### BRIEF:
Starting with the first line of the records, write out each line exactly until you have included the line containing "membuka lowongan kerja sebagai tell".
*** Opening DATA TO PROCESS ***
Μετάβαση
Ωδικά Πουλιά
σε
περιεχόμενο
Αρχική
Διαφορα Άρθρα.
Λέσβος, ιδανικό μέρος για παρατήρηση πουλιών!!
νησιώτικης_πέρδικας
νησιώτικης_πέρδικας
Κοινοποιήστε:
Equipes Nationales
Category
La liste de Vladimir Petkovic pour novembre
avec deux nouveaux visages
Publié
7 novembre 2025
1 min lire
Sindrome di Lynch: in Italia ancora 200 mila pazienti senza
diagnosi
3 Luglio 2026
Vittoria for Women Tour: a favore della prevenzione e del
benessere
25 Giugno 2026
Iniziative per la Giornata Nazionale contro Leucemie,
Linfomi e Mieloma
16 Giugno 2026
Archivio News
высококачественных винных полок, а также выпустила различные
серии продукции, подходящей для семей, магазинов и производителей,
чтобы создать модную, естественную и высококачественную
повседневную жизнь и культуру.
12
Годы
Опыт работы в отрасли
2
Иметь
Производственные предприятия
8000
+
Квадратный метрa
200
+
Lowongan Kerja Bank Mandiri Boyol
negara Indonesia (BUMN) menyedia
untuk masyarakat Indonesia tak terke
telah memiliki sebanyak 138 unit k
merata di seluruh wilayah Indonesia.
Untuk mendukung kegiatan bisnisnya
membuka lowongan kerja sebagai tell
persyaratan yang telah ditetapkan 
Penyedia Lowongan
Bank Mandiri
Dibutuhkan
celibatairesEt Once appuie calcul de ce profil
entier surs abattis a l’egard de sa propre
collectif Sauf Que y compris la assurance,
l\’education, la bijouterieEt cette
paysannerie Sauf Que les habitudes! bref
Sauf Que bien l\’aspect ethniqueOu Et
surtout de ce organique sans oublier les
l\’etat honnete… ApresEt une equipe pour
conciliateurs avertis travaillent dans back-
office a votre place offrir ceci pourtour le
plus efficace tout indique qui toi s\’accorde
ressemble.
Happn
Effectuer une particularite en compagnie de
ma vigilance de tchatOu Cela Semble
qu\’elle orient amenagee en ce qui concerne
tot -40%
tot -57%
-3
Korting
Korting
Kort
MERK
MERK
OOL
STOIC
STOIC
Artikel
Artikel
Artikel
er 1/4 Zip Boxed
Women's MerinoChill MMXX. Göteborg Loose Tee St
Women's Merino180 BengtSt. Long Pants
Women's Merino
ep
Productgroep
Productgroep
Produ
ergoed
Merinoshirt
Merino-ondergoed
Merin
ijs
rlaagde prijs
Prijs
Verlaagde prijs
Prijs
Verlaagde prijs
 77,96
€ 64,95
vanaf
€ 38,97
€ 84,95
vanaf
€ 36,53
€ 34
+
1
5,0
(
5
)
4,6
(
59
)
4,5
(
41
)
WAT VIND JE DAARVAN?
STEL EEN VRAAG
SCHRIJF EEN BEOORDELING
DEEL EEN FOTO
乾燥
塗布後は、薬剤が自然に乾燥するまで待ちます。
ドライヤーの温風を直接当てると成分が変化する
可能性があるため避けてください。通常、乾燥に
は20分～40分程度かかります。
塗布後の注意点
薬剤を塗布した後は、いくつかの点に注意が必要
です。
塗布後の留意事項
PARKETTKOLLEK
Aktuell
*** Closing DATA TO PROCESS ***
### THE COMPLETED TASK:
Μετάβαση
Ωδικά Πουλιά
σε
περιεχόμενο
Αρχική
Διαφορα Άρθρα.
Λέσβος, ιδανικό μέρος για παρατήρηση πουλιών!!
νησιώτικης_πέρδικας
νησιώτικης_πέρδικας
Κοινοποιήστε:
Equipes Nationales
Category
La liste de Vladimir Petkovic pour novembre
avec deux nouveaux visages
Publié
7 novembre 2025
1 min lire
Sindrome di Lynch: in Italia ancora 200 mila pazienti senza
diagnosi
3 Luglio 2026
Vittoria for Women Tour: a favore della prevenzione e del
benessere
25 Giugno 2026
Iniziative per la Giornata Nazionale contro Leucemie,
Linfomi e Mieloma
16 Giugno 2026
Archivio News
высококачественных винных полок, а также выпустила различные
серии продукции, подходящей для семей, магазинов и производителей,
чтобы создать модную, естественную и высококачественную
повседневную жизнь и культуру.
12
Годы
Опыт работы в отрасли
2
Иметь
Производственные предприятия
8000
+
Квадратный метрa
200
+
Lowongan Kerja Bank Mandiri Boyol
negara Indonesia (BUMN) menyedia
untuk masyarakat Indonesia tak terke
telah memiliki sebanyak 138 unit k
merata di seluruh wilayah Indonesia.
Untuk mendukung kegiatan bisnisnya
membuka lowongan kerja sebagai tell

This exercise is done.